Power between asks something different. It asks whether you can stay connected to yourself while also staying in connection with another person. It asks whether you can tolerate activation without immediately abandoning yourself or overpowering the other person. This is the foundation of secure, meaningful relationships.
Power Over: Rewriting Your Relationship to Control, Authority, and Leadership
Power over is often the most misunderstood form of power. It refers to the influence you hold in roles, relationships, or systems. This includes parents, leaders, clinicians, teachers, and anyone whose actions impact others. Many people have a complicated relationship with this form of power, especially if they experienced it being misused.
When power over is misused, it can look like control, fear, punishment, or domination.
When it is held with integrity, it looks like guidance, structure, protection, and care. It supports autonomy rather than restricting it, and it draws out the strengths in others rather than diminishing them. The goal is not to avoid power over. It is to relate to it consciously.
How Early Experiences Shape Your Relationship With Power
Your relationship with power is not something you consciously chose. It was shaped in your earliest environments. If you grew up in a system where power was overwhelming, inconsistent, absent, or unsafe, you likely adapted in ways that helped you navigate that reality.

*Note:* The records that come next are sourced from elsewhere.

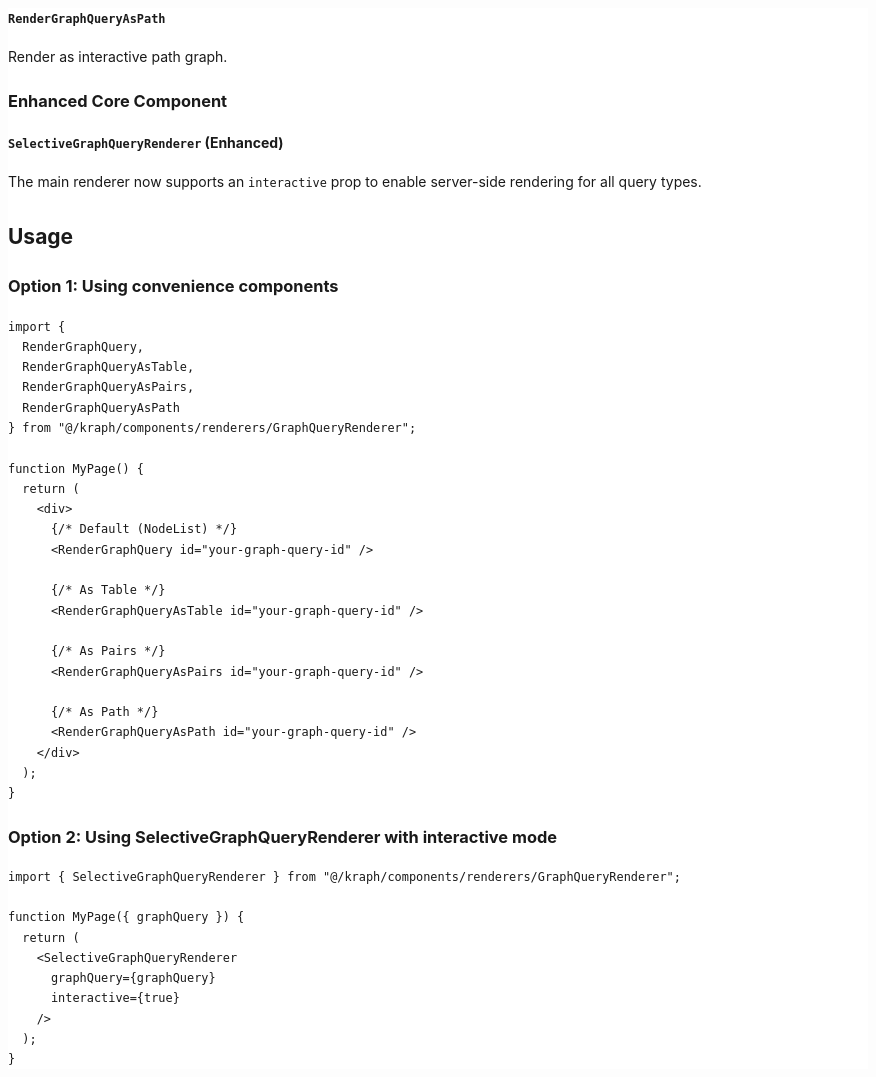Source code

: #### `RenderGraphQueryAsPath`
Render as interactive path graph.

### Enhanced Core Component

#### `SelectiveGraphQueryRenderer` (Enhanced)
The main renderer now supports an `interactive` prop to enable server-side rendering for all query types.

## Usage

### Option 1: Using convenience components
```tsx
import { 
  RenderGraphQuery,
  RenderGraphQueryAsTable,
  RenderGraphQueryAsPairs,
  RenderGraphQueryAsPath
} from "@/kraph/components/renderers/GraphQueryRenderer";

function MyPage() {
  return (
    <div>
      {/* Default (NodeList) */}
      <RenderGraphQuery id="your-graph-query-id" />
      
      {/* As Table */}
      <RenderGraphQueryAsTable id="your-graph-query-id" />
      
      {/* As Pairs */}
      <RenderGraphQueryAsPairs id="your-graph-query-id" />
      
      {/* As Path */}
      <RenderGraphQueryAsPath id="your-graph-query-id" />
    </div>
  );
}
```

### Option 2: Using SelectiveGraphQueryRenderer with interactive mode  
```tsx
import { SelectiveGraphQueryRenderer } from "@/kraph/components/renderers/GraphQueryRenderer";

function MyPage({ graphQuery }) {
  return (
    <SelectiveGraphQueryRenderer 
      graphQuery={graphQuery} 
      interactive={true} 
    />
  );
}
```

You may have become highly attuned to others. You may have learned to suppress your needs. You may have developed strong internal control strategies. Or you may have disconnected from your sense of agency altogether. These adaptations often continue into adulthood, even when they are no longer serving you. The work is not to judge these patterns, but to understand them and gently create new possibilities.
A Practice: Noticing Your Relationship With Power
If you want to begin exploring your relationship with power, you might start in two simple ways.
First, pause and bring your attention into your body. Notice your breath, the way your body is supported, any areas of tension or ease. Then gently ask yourself: what does power feel like in my body right now? Not what you think it should feel like, but what is actually here. You might notice steadiness, constriction, warmth, or even nothing at all. All of it is information. You are beginning to locate power within, not as an idea, but as an experience.
And then, in your daily life, especially in moments of tension or conflict, begin to notice what happens between you and others. Do you move toward control or withdrawal? Do you become louder or quieter? Do you try to prove your point or keep the peace. Without judgment, simply observe. Then gently ask: am I connected to myself right now? Because power is not just something you have. It is something you are in relationship with.
Coming Into Right Relationship With Power
It can feel overwhelming to look out into the world and witness the misuse of power. But the most meaningful place to begin is within. Your relationship with power within shapes your capacity for connection. Your relationship with power between shapes your relationships. Your relationship with power over shapes how you lead, influence, and care for others.
Healing is not about eliminating power. It is about coming into right relationship with it. And often, that begins more quietly than we expect. Not in force. But in presence.